Large language models have transformed artificial intelligence, powering everything from chatbots to automated code generation. Yet, even the most advanced models often struggle to follow evolving states or relationships in long passages, such as tracing a character’s transformation in a novel or monitoring changing variables in a program.
This challenge stems from how traditional models encode position and context, relying heavily on mechanisms like rotary position encoding (RoPE). While RoPE helps models recognize order, it applies the same mathematical transformation to all tokens at a given distance, missing the subtle shifts in meaning that occur across lengthy texts.
The Breakthrough: Introducing PaTH Attention
Researchers at the MIT-IBM Watson AI Lab have unveiled PaTH Attention, a novel encoding approach that makes positional information adaptive and context-aware. Instead of using a fixed rotation for every token pair, PaTH Attention uses a sequence of small, data-driven transformations known as Householder reflections.
These act like adjustable mirrors, dynamically reflecting the unique context between words as the model reads. The result is a “positional memory” that evolves with the narrative, allowing the language model to track entities and their relationships more effectively.
This innovative method is also designed for efficiency. The team developed an algorithm that compresses and distributes the necessary computations, so even as input sequences grow longer, models can process them quickly without sacrificing accuracy or speed.
Proving the Power of PaTH Attention
To test their innovation, researchers subjected PaTH Attention to a mix of synthetic reasoning tasks and real-world language modeling benchmarks. The results were clear: PaTH Attention consistently outperformed RoPE and other popular techniques, particularly on tasks that demanded instruction following, recent event recall, and handling of extremely long texts.
Key improvements included lower perplexity scores (signaling better model predictions) and enhanced ability to follow complex sequences. Even when evaluated on unfamiliar benchmarks, models using PaTH Attention maintained their strong performance, showcasing the method’s flexibility and generalizability.
Going Further: Selective Forgetting with PaTH-FoX
Building on this foundation, the team combined PaTH Attention with the Forgetting Transformer (FoX). This hybrid, called PaTH-FoX, introduces a “selective forgetting” capability, helping models focus on the most relevant context while discarding distractions.

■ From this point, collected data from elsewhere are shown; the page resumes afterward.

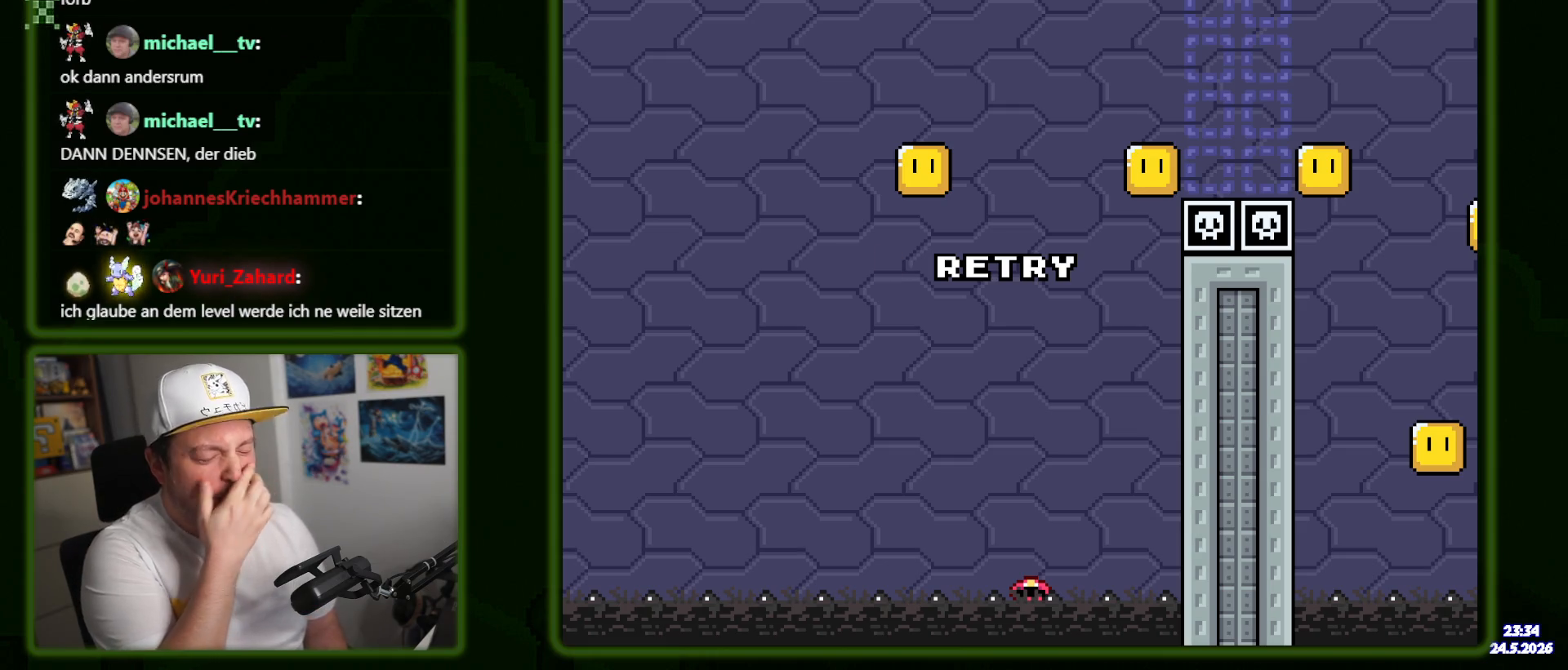
{"buttons": [], "events": []}
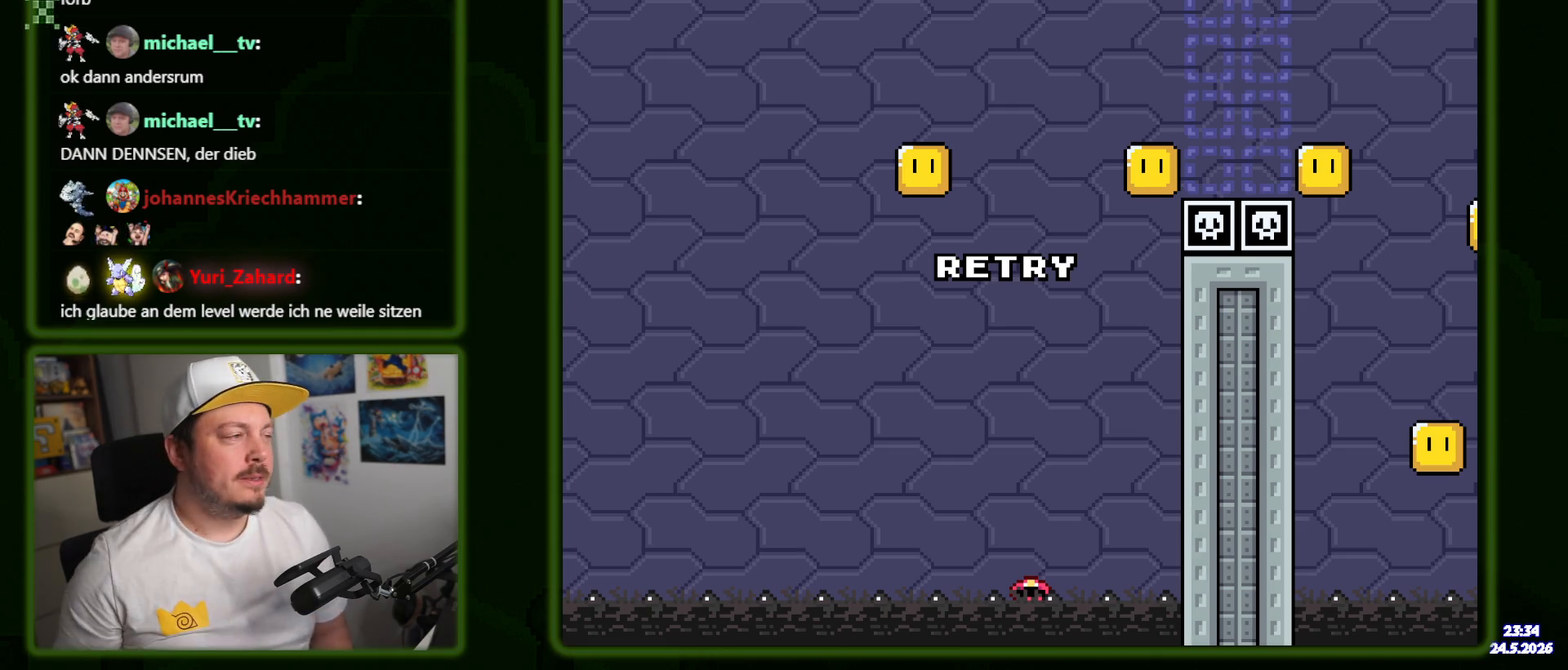
{"buttons": [], "events": [[184, "B", "down"], [300, "B", "up"]]}
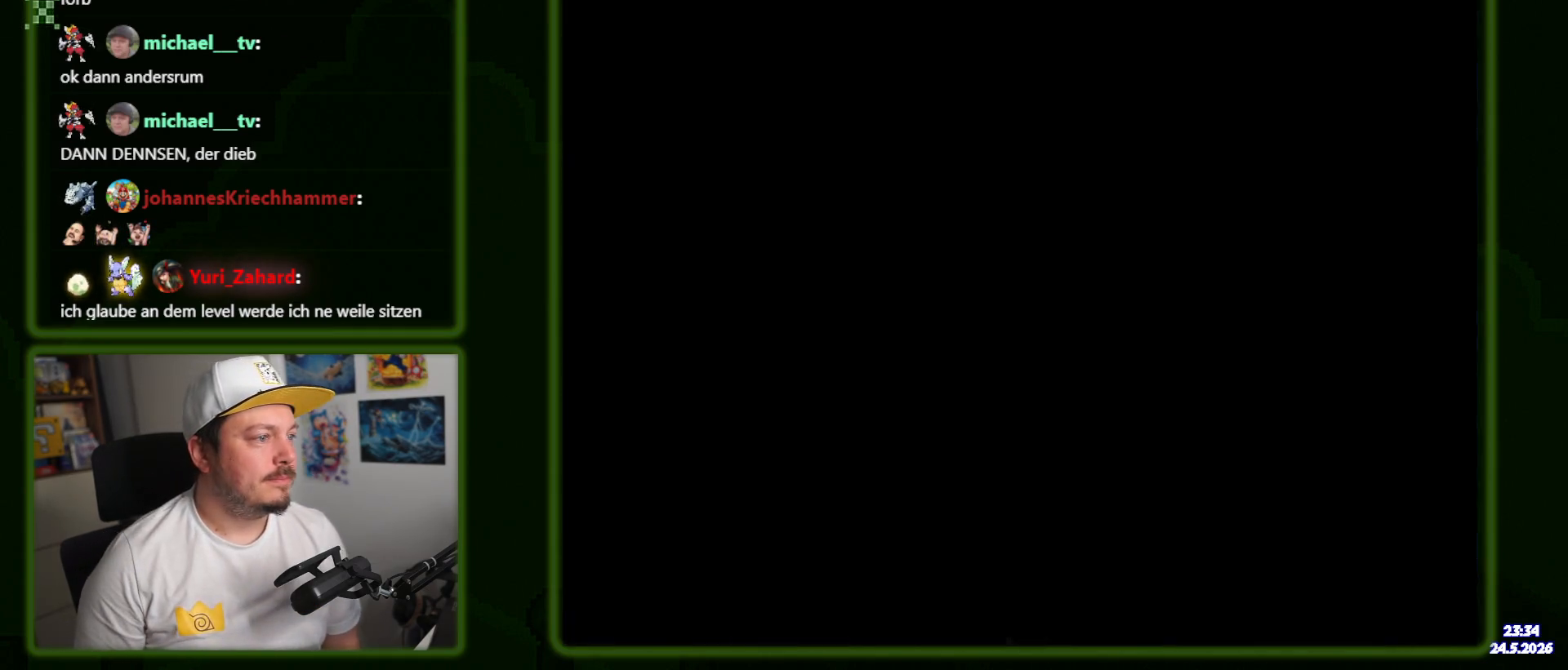
{"buttons": ["Y"], "events": [[217, "Y", "down"]]}
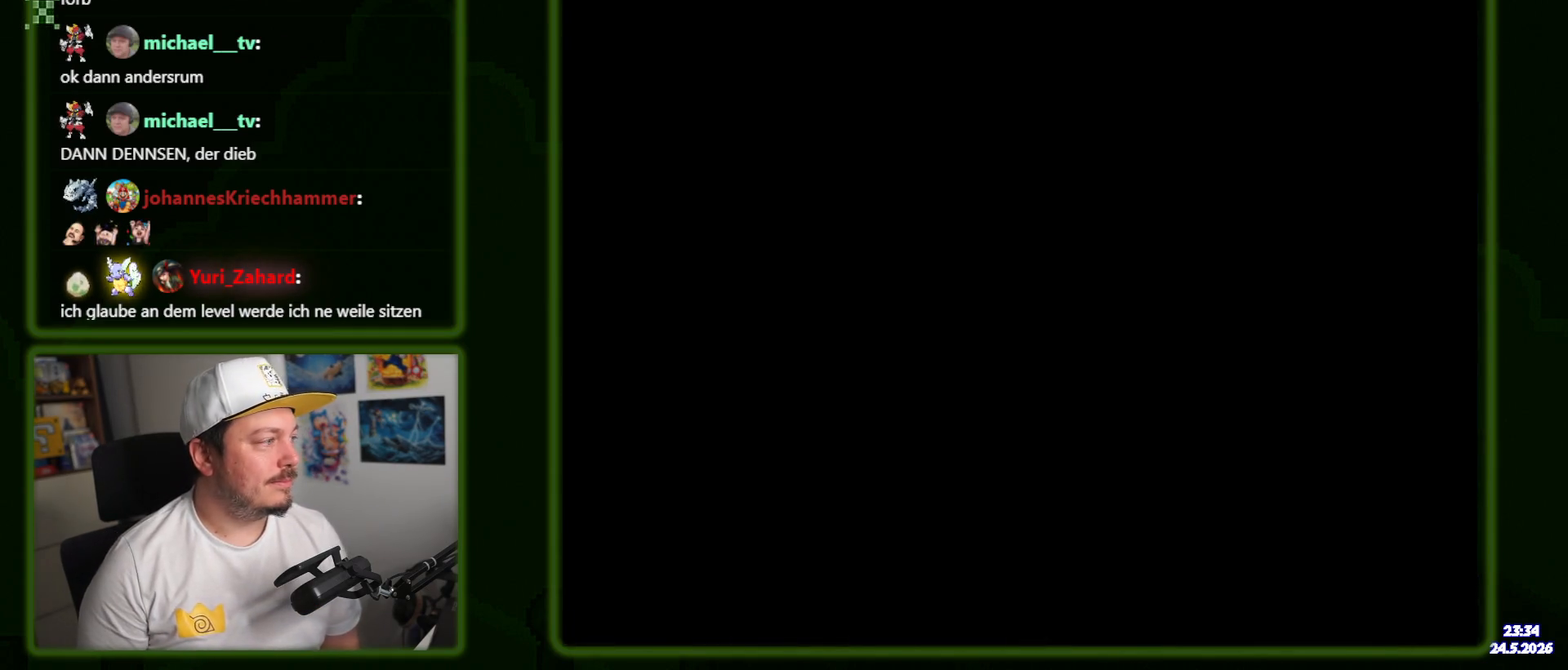
{"buttons": ["Y", "DPAD_RIGHT"], "events": [[217, "DPAD_RIGHT", "down"]]}
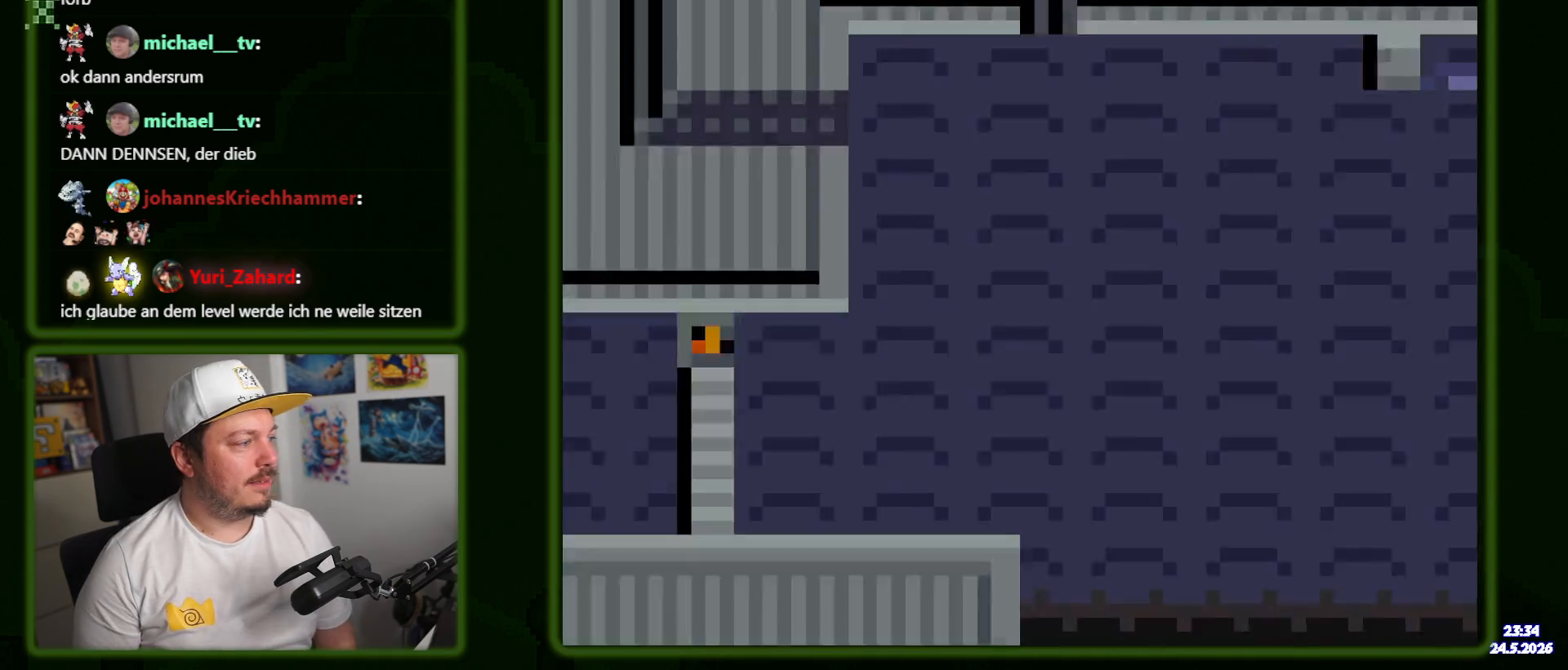
{"buttons": ["Y", "DPAD_RIGHT"], "events": []}
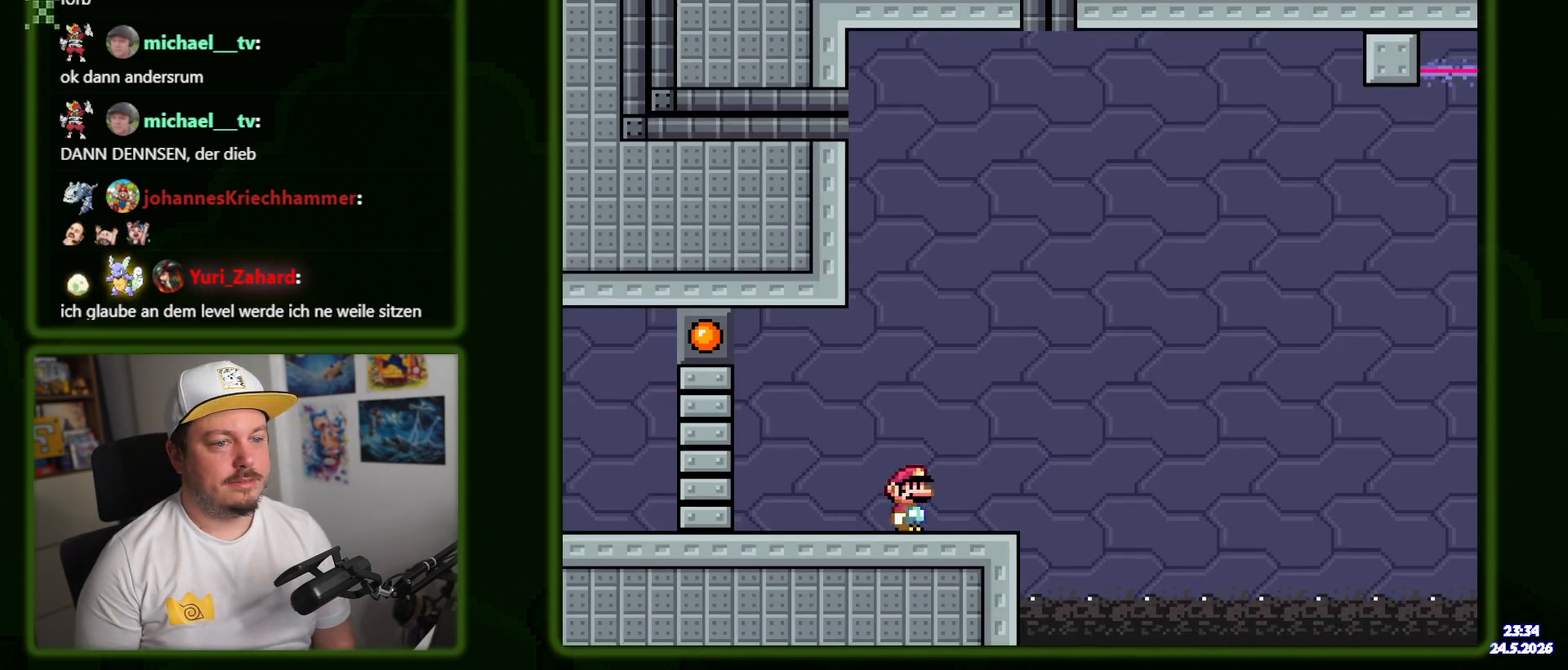
{"buttons": ["B", "Y", "DPAD_RIGHT"], "events": [[84, "B", "down"]]}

Mimicking a key trait of human cognition, PaTH-FoX further boosts performance in reasoning and long-context understanding, making transformer models even more expressive, adaptable, and efficient.
The Road Ahead: Smarter, Scalable AI
As language models become crucial tools across industries, from biomedical research to financial analysis, the need for scalable, expressive, and contextually aware AI is greater than ever. Yoon Kim, senior author and MIT associate professor, notes that advances like PaTH Attention form the next generation of AI “building blocks.” This work aligns with broader goals in AI research: balancing accuracy, expressivity, flexibility, and hardware efficiency to unlock new possibilities for intelligent systems.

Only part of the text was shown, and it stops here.